Ale nic z tych rzeczy. Najpierw w 91. minucie efektownego gola z okolic 16 metra strzela Aljošy Matko. Imad Khalili pogorszył sytuację gospodarzy, wyrównując z rzutu karnego w piątej minucie doliczonego czasu gry.
Elfsborg jest teraz trzeci w lidze szwedzkiej. Po 16 kolejkach mają na koncie 30 punktów. Zespół zmierzy się z Feyenoordem w czwartek na własnym stadionie.
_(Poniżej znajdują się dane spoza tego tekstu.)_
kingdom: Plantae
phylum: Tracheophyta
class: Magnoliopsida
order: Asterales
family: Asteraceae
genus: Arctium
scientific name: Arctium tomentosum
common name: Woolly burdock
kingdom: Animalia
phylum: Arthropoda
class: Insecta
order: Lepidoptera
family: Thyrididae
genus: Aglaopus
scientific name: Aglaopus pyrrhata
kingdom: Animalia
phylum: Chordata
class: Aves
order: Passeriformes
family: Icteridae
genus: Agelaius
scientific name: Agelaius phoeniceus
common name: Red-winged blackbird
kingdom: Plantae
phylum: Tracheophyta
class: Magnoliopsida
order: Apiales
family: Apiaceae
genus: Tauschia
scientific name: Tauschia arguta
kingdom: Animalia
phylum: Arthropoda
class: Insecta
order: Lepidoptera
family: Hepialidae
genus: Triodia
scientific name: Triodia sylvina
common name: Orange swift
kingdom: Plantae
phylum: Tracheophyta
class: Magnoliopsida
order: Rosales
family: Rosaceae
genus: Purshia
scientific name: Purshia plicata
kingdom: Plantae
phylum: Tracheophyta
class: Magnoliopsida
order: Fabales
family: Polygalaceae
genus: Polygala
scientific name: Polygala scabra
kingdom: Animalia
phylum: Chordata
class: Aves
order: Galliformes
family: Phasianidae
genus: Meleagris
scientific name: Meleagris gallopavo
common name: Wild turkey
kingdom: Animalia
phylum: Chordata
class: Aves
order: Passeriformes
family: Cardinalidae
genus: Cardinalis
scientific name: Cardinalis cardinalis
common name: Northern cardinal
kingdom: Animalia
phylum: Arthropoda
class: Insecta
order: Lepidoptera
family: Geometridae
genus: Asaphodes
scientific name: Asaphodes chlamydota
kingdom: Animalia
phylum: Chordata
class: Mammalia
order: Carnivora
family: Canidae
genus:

Gospodarze będą chcieli odrobić porażkę 5-0.
pic.twitter.com/NG7V8G3tqR#IFEHIF | 2-2 | #Bajen
— Hammarby Fotboll (@Hammarbyfotboll) August 22, 2021
pic.twitter.com/MLxjFGzOaw#IFEHIF | 2-2 | #Bajen
— Hammarby Fotboll (@Hammarbyfotboll) August 22, 2021
Komentarze (0)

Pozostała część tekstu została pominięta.